> _実施する作業_
(a) コンクリート部材の連結装置に関する本文について、次の(i)〜(iii)が本文と合っているかを判断してください。それぞれ「はい」か「いいえ」で答え、判断の決め手となる本文の語句を一字も変えずに引用してください。
(i) 雄型係止部材の係止部は外面に形成され、先部から奥部に向かって縮径する。
(ii) 雌型連結部材と雄型連結部材は、どちらも同じ一方のコンクリート部材に固設される。
(iii) 抜止部材は、雌型係止部材の内周面に圧接する。
(b) コンクリート部材の連結装置に関する本文の続きを、最後の文の次から書いてください。

> _提示本文_
-=-=-
前記収納室内に、前記雄型係止部材と前記雌型係止部材との連結時に、前記雄型係止部材の外周面に圧接して雄型係止部材の抜けを抑制する抜止部材を設けた連結具を使用し、
前記雌型連結部材を、連結すべき一方のコンクリート部材に固設し、前記雄型連結部材を連結すべき他方のコンクリート部材に固設したことを特徴とするコンクリート部材の連結装置である。
【0013】
請求項6記載の発明は、雌型連結部材と雄型連結部材とからなり、
前記雌型連結部材の内部に先端部が開口する収納室を設け、該収納室内に、先端側から奥部側に向って内径が徐々に拡径する係止部を内面側に形成した雌型係止部材を設けるとともに、
前記雄型連結部材の先部に、先部から奥部に向かって縮径する係止部を外面に形成した雄型係止部材を設け、
前記雌型係止部材間に前記雄型係止部材を挿入することにより、前記雌型係止部材により構成される係止穴が拡径した後に、付勢手段により前記係止穴が縮径し前記雌型係止部材の係止部と、前記雄型係止部材の係止部とが係合するようにし、
前記収納室内に、前記雄型係止部材と前記雌型係止部材との連結時に、前記雄型係止部材の外周面に圧接して雄型係止部材の抜けを抑制する抜止部材を設けた連結具を使用し、
前記雌型連結部材を、連結すべき一方のコンクリート部材に固設し、前記雄型連結部材を連結すべき他方のコンクリート部材に固設したことを特徴とするコンクリート部材の連結装置である。
-=-=-
> _データ抜粋_
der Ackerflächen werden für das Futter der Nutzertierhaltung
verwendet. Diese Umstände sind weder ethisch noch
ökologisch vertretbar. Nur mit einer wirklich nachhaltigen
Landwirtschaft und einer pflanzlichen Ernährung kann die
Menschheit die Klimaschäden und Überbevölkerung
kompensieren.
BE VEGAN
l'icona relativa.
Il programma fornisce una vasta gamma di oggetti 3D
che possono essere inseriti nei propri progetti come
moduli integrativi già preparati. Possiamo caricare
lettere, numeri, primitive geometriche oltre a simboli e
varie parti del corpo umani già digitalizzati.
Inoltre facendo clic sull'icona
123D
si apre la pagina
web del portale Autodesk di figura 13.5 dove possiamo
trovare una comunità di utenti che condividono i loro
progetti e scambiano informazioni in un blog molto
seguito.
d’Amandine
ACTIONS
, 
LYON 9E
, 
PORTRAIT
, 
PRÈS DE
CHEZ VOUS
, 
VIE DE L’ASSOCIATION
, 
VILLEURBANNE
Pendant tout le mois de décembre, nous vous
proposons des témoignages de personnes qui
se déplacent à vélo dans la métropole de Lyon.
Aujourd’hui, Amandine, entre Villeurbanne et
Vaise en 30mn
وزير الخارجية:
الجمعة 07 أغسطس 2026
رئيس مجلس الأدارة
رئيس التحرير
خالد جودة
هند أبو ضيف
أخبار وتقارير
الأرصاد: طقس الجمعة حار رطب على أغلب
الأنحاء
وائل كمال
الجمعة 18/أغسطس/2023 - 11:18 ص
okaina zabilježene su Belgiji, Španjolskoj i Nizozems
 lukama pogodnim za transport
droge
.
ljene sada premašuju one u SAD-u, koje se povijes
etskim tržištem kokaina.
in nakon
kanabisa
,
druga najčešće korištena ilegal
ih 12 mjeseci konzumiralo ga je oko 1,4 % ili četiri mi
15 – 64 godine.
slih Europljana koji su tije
-=-=-
> _回答一覧_
(a)
(i) はい。「先部から奥部に向かって縮径する係止部を外面に形成した雄型係止部材」
(ii) いいえ。「前記雄型連結部材を連結すべき他方のコンクリート部材に固設した」
(iii) いいえ。「前記雄型係止部材の外周面に圧接して雄型係止部材の抜けを抑制する抜止部材」

(b)
【0014】
請求項7記載の発明は、請求項5又は6記載のコンクリート部材の連結装置において、前記抜止部材は、プッシュナット又はスピードナットであることを特徴とするものである。
【0015】
請求項8記載の発明は、請求項5又は6又は7記載のコンクリート部材の連結装置において、前記コンクリート部材が、シールドセグメントであることを特徴とするものである。
【発明の効果】
【0016】
本発明は、抜止部材により雄型係止部材の抜けを抑制することで、雌型連結部材と雄型連結部材との連結状態において、抜止部材の耐引張荷重の範囲内においては、抜止部材により雄型係止部材の抜け方向への移動が抑制され、雄型連結部材と雌型連結部材間の目開き量を、従来の雌型連結部材107と雄型連結部材110間の目開き量よりも少なく抑えることができる。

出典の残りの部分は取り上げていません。